Great, but are they learning anything?
Meta-cognition (Having the ability to express ideas verbally, explaining thought processes. Remember many of the children are doing this in two languages).
Problem-solving (Coming across an issue, being able to work through many stages and use different strategies to find a solution).
Cooperation (Work with others to find solutions for using resources. Listening to others and respecting different ways of achieving the same end).
Writing (Understanding that we use writing as a way to communicate and help us organise ideas. Knows about letters and that they have a corresponding sound.)
Phonemic awareness/sight words/reading words (We are not automatically readers and writers, the way we are walkers and talkers. Try and remember how hard it is to learn these skills. The children used many strategies to help them write the words they wanted).
Lists (Picking the write kind of writing for the job. Showing an understanding that we write in different ways for different reasons, for example lists, cards and emails).
Now do you see why we have a class of rocket scientists!
Who will go on the space ship? on PhotoPeach
How technology helped us.
We used the digital cameraand Iphone to take pictures and recorded the children’s work with a photostory. This time I took the pictures but it is usually hard to get the camera out of the children’s hands. It is important to teach them about respecting the technology. Mostly it is just a case of practise makes perfect with taking the pictures.
Photopeach (free) Is simple to use. If you make a file of pictures that children can access they can upload them by themselves and add music from the site. Photopeach honours children’s work by presenting it in a professional manner. In this case I typed down what each child said and this is a record of their thinking, so I could assess their level of understanding about writing shown through this free inquiry.

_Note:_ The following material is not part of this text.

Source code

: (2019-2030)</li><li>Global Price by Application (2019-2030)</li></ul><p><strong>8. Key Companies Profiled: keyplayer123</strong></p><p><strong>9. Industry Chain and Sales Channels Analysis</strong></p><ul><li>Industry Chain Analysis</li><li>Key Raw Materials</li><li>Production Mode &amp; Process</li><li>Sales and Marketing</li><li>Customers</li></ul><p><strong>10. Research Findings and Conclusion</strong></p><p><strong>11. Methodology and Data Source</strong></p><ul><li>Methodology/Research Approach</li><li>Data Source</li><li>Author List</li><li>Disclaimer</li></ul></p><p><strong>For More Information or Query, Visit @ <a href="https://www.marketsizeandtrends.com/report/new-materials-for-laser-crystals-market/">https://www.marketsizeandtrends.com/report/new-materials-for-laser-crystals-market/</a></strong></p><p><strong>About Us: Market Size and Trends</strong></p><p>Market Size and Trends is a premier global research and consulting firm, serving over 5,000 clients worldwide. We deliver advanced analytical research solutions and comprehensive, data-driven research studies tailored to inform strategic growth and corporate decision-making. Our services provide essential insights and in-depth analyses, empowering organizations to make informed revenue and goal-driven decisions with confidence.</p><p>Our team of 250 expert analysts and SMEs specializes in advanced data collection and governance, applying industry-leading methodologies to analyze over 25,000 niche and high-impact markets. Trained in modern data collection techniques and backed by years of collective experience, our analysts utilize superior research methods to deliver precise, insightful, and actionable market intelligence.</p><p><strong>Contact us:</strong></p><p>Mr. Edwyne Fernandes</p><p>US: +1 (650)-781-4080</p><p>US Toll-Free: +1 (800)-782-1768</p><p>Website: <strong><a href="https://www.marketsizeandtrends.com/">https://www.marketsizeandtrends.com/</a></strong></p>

You Tube (free)We searched You Tube for videoes that showed launches and reentries to earth. You can also use teacher tube, which may give you more educational chooses. The children were able to see inside the space shuttle. This is very easy to do but it is a good idea to preview video if possible. There has seldom been a topic I can’t find a video on. It is fantastic for maths and Language Arts. I am still a big fan of Sesame Street.